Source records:
┄┄┄┄┄┄┄┄┄┄┄┄┄┄┄┄┄┄┄┄
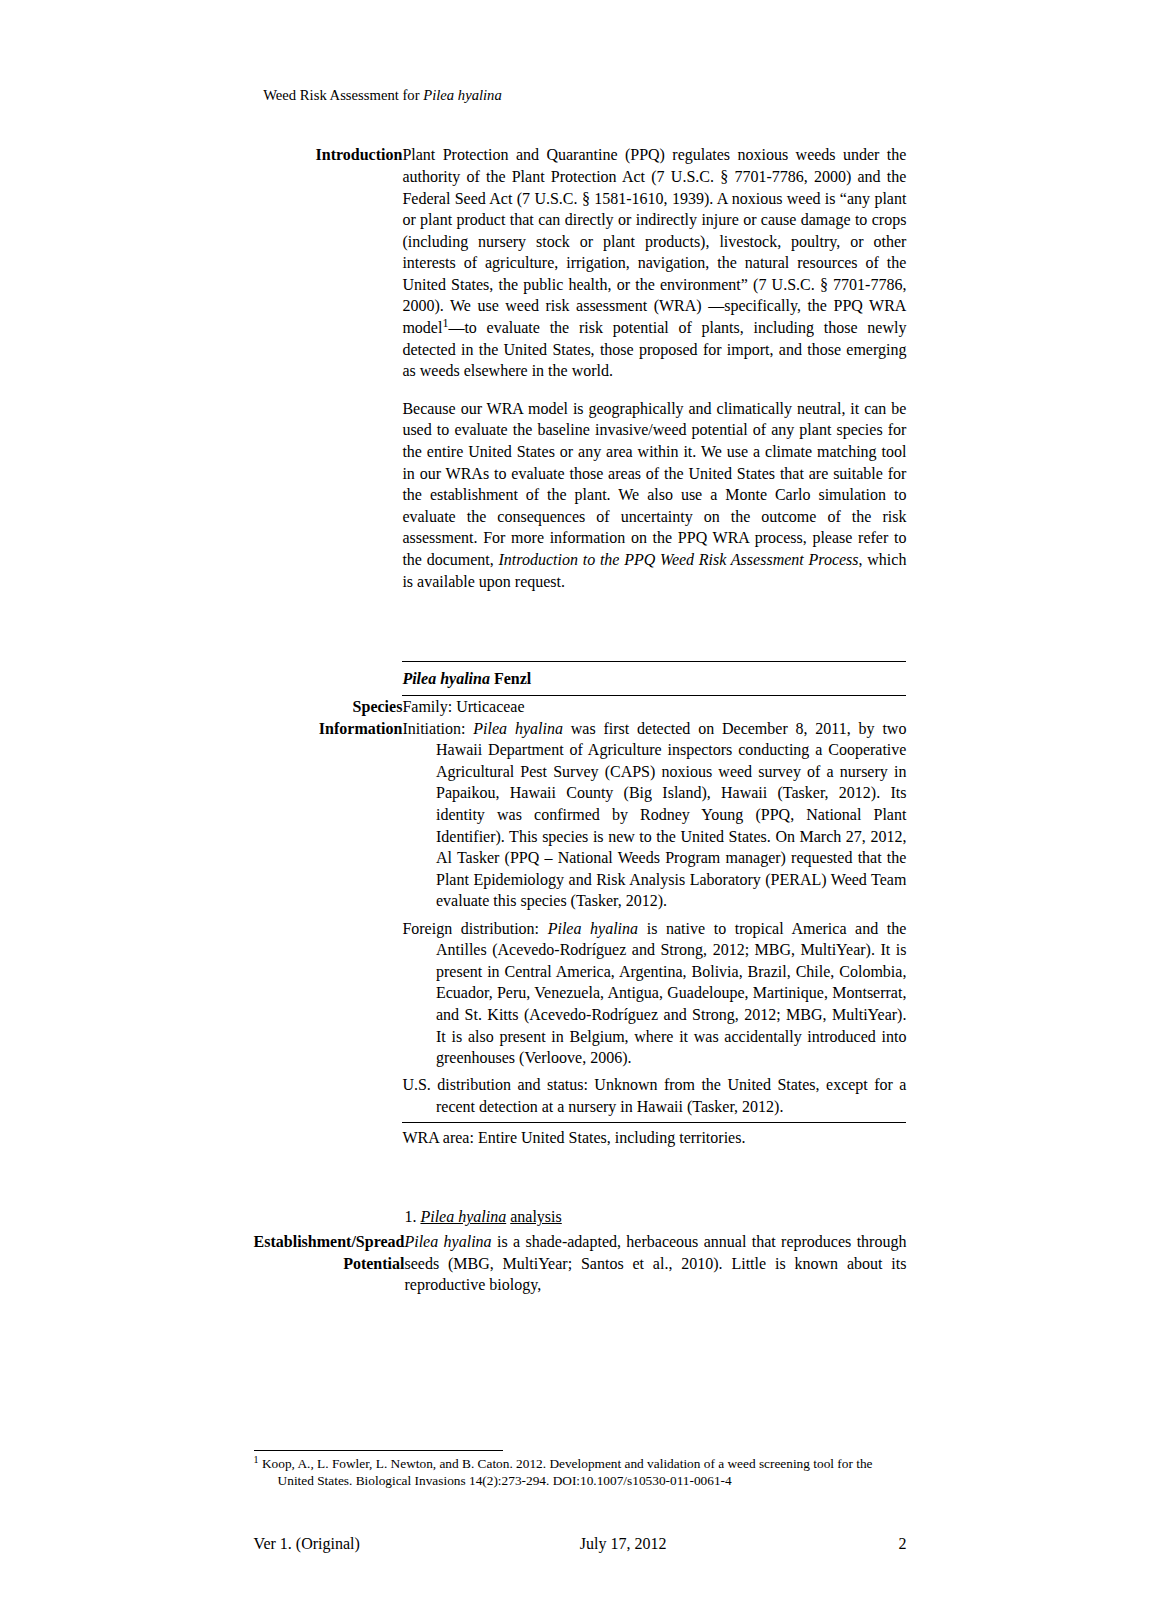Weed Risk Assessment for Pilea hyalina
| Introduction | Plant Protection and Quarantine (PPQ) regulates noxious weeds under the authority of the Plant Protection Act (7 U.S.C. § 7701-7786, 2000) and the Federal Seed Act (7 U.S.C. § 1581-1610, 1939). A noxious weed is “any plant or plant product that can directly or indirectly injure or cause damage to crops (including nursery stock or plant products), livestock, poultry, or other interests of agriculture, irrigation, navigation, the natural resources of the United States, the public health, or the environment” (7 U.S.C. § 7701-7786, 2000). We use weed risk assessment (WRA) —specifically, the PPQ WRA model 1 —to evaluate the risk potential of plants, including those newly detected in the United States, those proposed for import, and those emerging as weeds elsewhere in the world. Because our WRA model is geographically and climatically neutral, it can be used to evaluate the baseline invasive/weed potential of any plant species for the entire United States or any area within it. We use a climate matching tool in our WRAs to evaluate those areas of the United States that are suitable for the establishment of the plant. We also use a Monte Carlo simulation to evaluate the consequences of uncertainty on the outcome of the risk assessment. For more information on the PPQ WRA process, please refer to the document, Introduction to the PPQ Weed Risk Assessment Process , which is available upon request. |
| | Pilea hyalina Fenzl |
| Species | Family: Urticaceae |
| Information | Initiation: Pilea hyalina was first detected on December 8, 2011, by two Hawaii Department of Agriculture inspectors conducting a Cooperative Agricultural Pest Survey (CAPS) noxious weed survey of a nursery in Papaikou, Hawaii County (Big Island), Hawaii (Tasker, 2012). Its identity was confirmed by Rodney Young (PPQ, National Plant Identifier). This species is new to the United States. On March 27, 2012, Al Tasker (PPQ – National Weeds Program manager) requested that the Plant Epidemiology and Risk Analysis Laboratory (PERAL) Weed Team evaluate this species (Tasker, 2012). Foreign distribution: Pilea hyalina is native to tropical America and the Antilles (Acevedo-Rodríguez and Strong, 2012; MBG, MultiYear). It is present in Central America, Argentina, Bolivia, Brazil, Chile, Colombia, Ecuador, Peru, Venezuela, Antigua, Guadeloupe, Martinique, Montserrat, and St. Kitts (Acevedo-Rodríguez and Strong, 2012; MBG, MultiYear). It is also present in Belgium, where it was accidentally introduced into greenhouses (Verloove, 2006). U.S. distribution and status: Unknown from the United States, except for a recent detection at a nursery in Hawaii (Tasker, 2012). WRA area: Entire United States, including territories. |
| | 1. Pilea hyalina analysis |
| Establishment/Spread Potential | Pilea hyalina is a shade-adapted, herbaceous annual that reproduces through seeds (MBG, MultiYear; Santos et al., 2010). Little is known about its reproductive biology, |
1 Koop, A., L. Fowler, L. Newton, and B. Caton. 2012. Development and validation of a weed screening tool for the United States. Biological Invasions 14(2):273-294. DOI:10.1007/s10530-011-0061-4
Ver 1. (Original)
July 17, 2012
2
┄┄┄┄┄┄┄┄┄┄┄┄┄┄┄┄┄┄┄┄
Return all of the records above exactly as written. Omit each picture.

● Solution to the problem
Weed Risk Assessment for Pilea hyalina
| Introduction | Plant Protection and Quarantine (PPQ) regulates noxious weeds under the authority of the Plant Protection Act (7 U.S.C. § 7701-7786, 2000) and the Federal Seed Act (7 U.S.C. § 1581-1610, 1939). A noxious weed is “any plant or plant product that can directly or indirectly injure or cause damage to crops (including nursery stock or plant products), livestock, poultry, or other interests of agriculture, irrigation, navigation, the natural resources of the United States, the public health, or the environment” (7 U.S.C. § 7701-7786, 2000). We use weed risk assessment (WRA) —specifically, the PPQ WRA model 1 —to evaluate the risk potential of plants, including those newly detected in the United States, those proposed for import, and those emerging as weeds elsewhere in the world. Because our WRA model is geographically and climatically neutral, it can be used to evaluate the baseline invasive/weed potential of any plant species for the entire United States or any area within it. We use a climate matching tool in our WRAs to evaluate those areas of the United States that are suitable for the establishment of the plant. We also use a Monte Carlo simulation to evaluate the consequences of uncertainty on the outcome of the risk assessment. For more information on the PPQ WRA process, please refer to the document, Introduction to the PPQ Weed Risk Assessment Process , which is available upon request. |
| | Pilea hyalina Fenzl |
| Species | Family: Urticaceae |
| Information | Initiation: Pilea hyalina was first detected on December 8, 2011, by two Hawaii Department of Agriculture inspectors conducting a Cooperative Agricultural Pest Survey (CAPS) noxious weed survey of a nursery in Papaikou, Hawaii County (Big Island), Hawaii (Tasker, 2012). Its identity was confirmed by Rodney Young (PPQ, National Plant Identifier). This species is new to the United States. On March 27, 2012, Al Tasker (PPQ – National Weeds Program manager) requested that the Plant Epidemiology and Risk Analysis Laboratory (PERAL) Weed Team evaluate this species (Tasker, 2012). Foreign distribution: Pilea hyalina is native to tropical America and the Antilles (Acevedo-Rodríguez and Strong, 2012; MBG, MultiYear). It is present in Central America, Argentina, Bolivia, Brazil, Chile, Colombia, Ecuador, Peru, Venezuela, Antigua, Guadeloupe, Martinique, Montserrat, and St. Kitts (Acevedo-Rodríguez and Strong, 2012; MBG, MultiYear). It is also present in Belgium, where it was accidentally introduced into greenhouses (Verloove, 2006). U.S. distribution and status: Unknown from the United States, except for a recent detection at a nursery in Hawaii (Tasker, 2012). WRA area: Entire United States, including territories. |
| | 1. Pilea hyalina analysis |
| Establishment/Spread Potential | Pilea hyalina is a shade-adapted, herbaceous annual that reproduces through seeds (MBG, MultiYear; Santos et al., 2010). Little is known about its reproductive biology, |
1 Koop, A., L. Fowler, L. Newton, and B. Caton. 2012. Development and validation of a weed screening tool for the United States. Biological Invasions 14(2):273-294. DOI:10.1007/s10530-011-0061-4
Ver 1. (Original)
July 17, 2012
2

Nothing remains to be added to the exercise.